= Activity =
Give back exactly the lines of the entries below from the line with "1.20 at/ion |" to the line with "Fig.7. QSPA-facility dust size distribution", inclusive, and only those.
☆ ☆ ☆ ☆ ☆ ☆ ☆
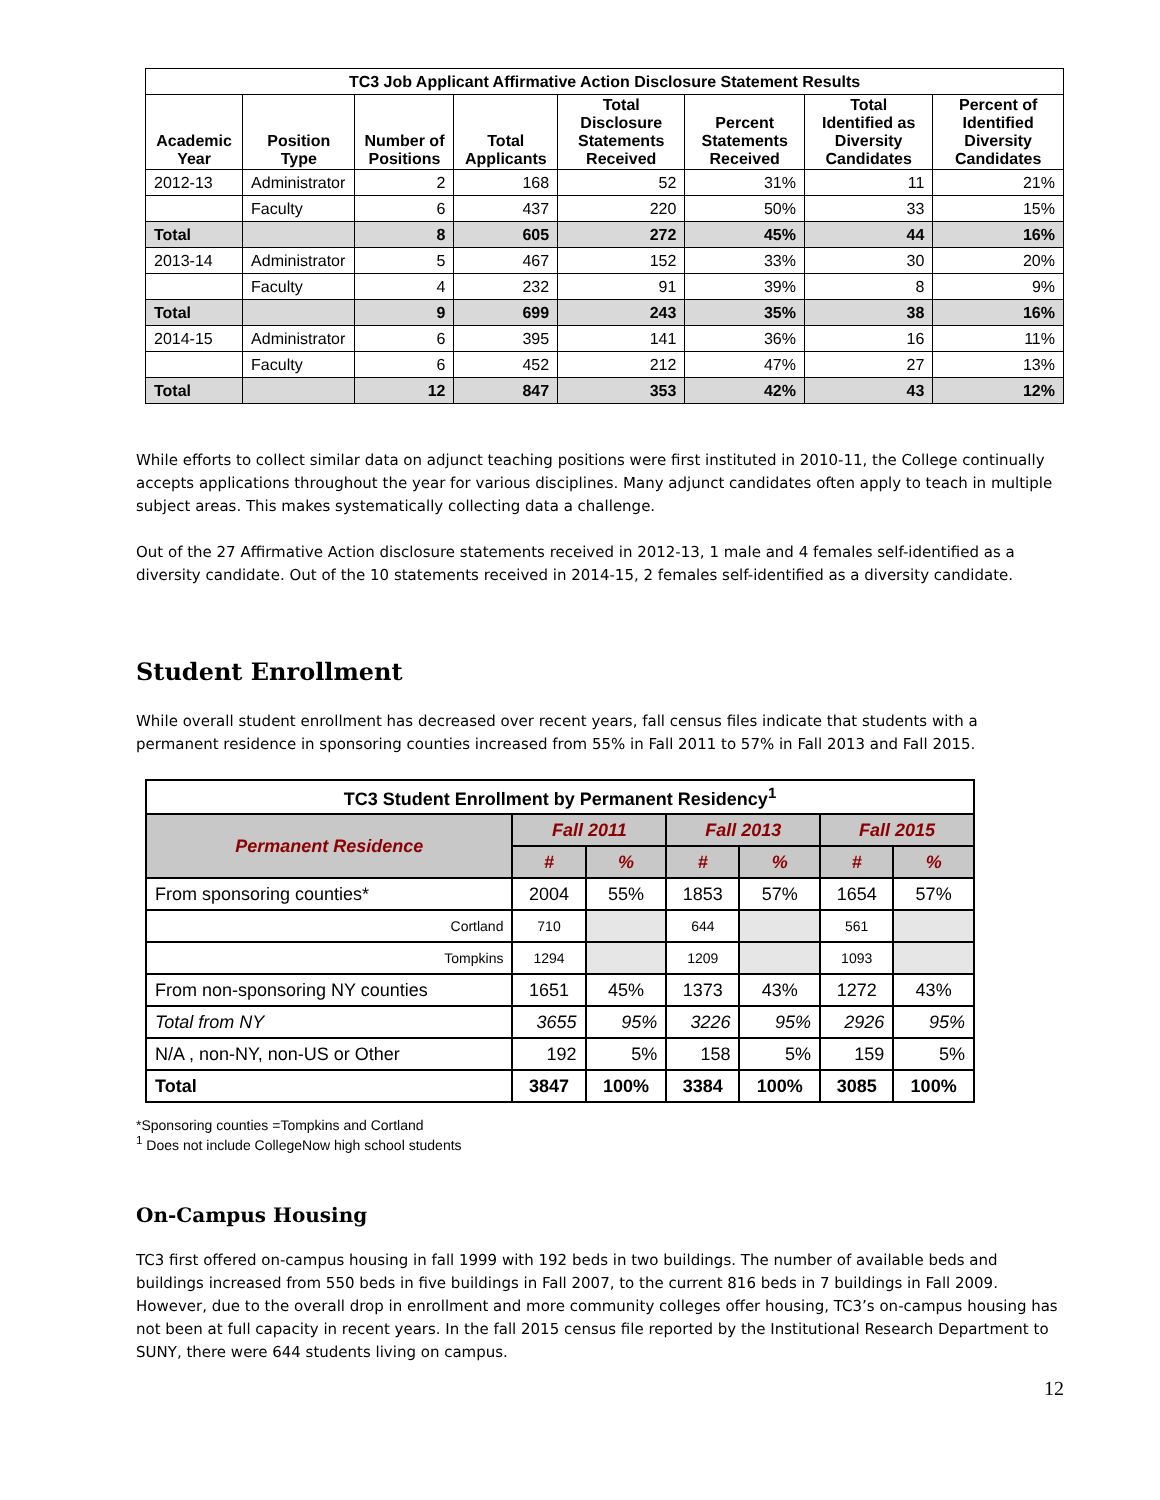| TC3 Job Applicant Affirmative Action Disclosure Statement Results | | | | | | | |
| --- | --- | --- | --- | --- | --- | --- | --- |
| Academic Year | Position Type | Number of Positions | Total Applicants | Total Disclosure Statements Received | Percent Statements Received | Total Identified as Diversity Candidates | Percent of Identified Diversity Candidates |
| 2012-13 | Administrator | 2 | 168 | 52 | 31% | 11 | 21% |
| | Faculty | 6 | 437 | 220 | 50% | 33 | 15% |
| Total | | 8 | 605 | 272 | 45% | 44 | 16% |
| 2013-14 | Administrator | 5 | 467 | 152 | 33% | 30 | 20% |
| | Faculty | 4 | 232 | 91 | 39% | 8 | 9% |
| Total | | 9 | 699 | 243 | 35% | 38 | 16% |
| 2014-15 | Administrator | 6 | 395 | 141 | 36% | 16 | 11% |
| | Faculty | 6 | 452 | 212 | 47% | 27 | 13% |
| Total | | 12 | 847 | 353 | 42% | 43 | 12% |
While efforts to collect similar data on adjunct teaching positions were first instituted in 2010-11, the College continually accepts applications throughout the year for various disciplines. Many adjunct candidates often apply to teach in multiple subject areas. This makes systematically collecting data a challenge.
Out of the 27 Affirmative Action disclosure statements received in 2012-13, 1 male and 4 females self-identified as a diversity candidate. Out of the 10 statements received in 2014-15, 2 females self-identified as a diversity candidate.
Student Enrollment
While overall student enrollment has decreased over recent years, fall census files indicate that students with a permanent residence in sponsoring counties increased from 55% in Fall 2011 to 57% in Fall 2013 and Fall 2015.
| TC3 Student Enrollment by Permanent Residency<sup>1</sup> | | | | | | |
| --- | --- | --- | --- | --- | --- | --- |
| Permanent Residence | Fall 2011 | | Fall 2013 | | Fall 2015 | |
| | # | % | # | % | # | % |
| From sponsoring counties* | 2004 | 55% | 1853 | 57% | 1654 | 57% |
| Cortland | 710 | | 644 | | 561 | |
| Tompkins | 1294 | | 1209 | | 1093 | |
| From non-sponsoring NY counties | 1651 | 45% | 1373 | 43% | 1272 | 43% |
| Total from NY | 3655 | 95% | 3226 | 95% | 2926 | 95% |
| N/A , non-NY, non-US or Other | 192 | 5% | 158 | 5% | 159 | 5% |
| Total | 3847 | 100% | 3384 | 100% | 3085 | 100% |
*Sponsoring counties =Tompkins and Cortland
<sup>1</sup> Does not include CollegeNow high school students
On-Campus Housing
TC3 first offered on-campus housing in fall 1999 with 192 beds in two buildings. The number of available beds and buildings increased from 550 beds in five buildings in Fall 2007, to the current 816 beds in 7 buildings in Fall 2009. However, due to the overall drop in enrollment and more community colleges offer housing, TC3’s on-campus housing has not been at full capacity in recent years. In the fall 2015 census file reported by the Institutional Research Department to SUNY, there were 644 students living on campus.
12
☆ ☆ ☆ ☆ ☆ ☆ ☆
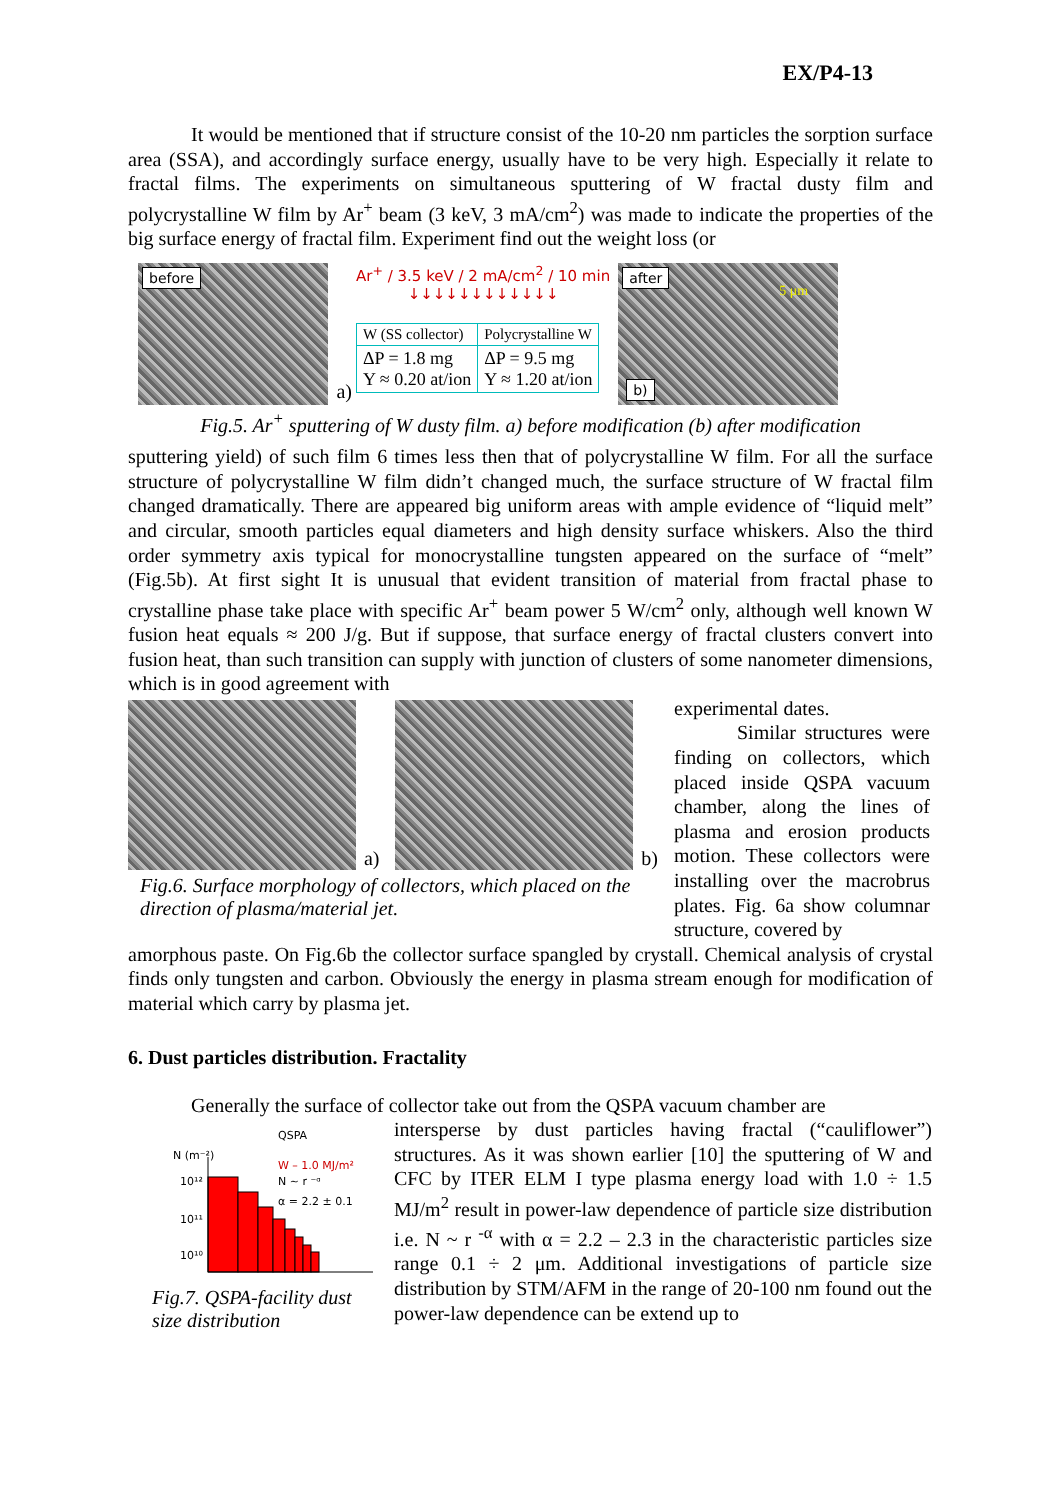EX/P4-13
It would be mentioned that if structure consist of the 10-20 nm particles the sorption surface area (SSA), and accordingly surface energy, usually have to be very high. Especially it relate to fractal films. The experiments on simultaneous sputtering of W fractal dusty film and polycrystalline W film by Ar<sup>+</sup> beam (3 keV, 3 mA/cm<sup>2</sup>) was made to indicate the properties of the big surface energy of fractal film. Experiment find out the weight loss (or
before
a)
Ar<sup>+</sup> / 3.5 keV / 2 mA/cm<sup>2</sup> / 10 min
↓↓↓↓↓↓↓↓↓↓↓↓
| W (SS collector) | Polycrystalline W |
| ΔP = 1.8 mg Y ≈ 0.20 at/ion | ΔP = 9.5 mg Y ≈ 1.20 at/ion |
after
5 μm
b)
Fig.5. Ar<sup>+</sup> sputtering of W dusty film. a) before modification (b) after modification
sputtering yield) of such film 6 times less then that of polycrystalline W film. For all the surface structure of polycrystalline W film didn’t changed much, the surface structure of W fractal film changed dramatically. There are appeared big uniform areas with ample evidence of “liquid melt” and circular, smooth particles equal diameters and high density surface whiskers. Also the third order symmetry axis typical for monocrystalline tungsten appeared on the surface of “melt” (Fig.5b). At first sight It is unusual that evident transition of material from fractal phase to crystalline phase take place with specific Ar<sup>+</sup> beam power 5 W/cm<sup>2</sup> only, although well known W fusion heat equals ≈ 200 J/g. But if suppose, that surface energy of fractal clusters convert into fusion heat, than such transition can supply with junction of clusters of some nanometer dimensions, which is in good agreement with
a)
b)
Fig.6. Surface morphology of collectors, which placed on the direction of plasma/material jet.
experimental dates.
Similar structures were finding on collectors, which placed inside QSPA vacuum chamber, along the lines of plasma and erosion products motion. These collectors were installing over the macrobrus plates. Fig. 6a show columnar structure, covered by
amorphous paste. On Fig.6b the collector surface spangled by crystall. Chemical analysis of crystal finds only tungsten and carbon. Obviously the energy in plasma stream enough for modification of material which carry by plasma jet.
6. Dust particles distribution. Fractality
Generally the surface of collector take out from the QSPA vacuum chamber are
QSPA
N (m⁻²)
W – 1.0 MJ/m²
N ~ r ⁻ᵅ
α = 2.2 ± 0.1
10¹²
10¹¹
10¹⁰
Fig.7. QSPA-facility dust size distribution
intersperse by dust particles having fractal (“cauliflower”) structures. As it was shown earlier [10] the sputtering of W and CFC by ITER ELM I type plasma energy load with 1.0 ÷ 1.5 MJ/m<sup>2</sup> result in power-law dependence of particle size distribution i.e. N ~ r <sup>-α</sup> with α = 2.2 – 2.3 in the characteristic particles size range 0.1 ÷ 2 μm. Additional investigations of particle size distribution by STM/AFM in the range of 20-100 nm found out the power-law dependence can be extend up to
☆ ☆ ☆ ☆ ☆ ☆ ☆
= Answer for the task =
| ΔP = 1.8 mg Y ≈ 0.20 at/ion | ΔP = 9.5 mg Y ≈ 1.20 at/ion |
after
5 μm
b)
Fig.5. Ar<sup>+</sup> sputtering of W dusty film. a) before modification (b) after modification
sputtering yield) of such film 6 times less then that of polycrystalline W film. For all the surface structure of polycrystalline W film didn’t changed much, the surface structure of W fractal film changed dramatically. There are appeared big uniform areas with ample evidence of “liquid melt” and circular, smooth particles equal diameters and high density surface whiskers. Also the third order symmetry axis typical for monocrystalline tungsten appeared on the surface of “melt” (Fig.5b). At first sight It is unusual that evident transition of material from fractal phase to crystalline phase take place with specific Ar<sup>+</sup> beam power 5 W/cm<sup>2</sup> only, although well known W fusion heat equals ≈ 200 J/g. But if suppose, that surface energy of fractal clusters convert into fusion heat, than such transition can supply with junction of clusters of some nanometer dimensions, which is in good agreement with
a)
b)
Fig.6. Surface morphology of collectors, which placed on the direction of plasma/material jet.
experimental dates.
Similar structures were finding on collectors, which placed inside QSPA vacuum chamber, along the lines of plasma and erosion products motion. These collectors were installing over the macrobrus plates. Fig. 6a show columnar structure, covered by
amorphous paste. On Fig.6b the collector surface spangled by crystall. Chemical analysis of crystal finds only tungsten and carbon. Obviously the energy in plasma stream enough for modification of material which carry by plasma jet.
6. Dust particles distribution. Fractality
Generally the surface of collector take out from the QSPA vacuum chamber are
QSPA
N (m⁻²)
W – 1.0 MJ/m²
N ~ r ⁻ᵅ
α = 2.2 ± 0.1
10¹²
10¹¹
10¹⁰
Fig.7. QSPA-facility dust size distribution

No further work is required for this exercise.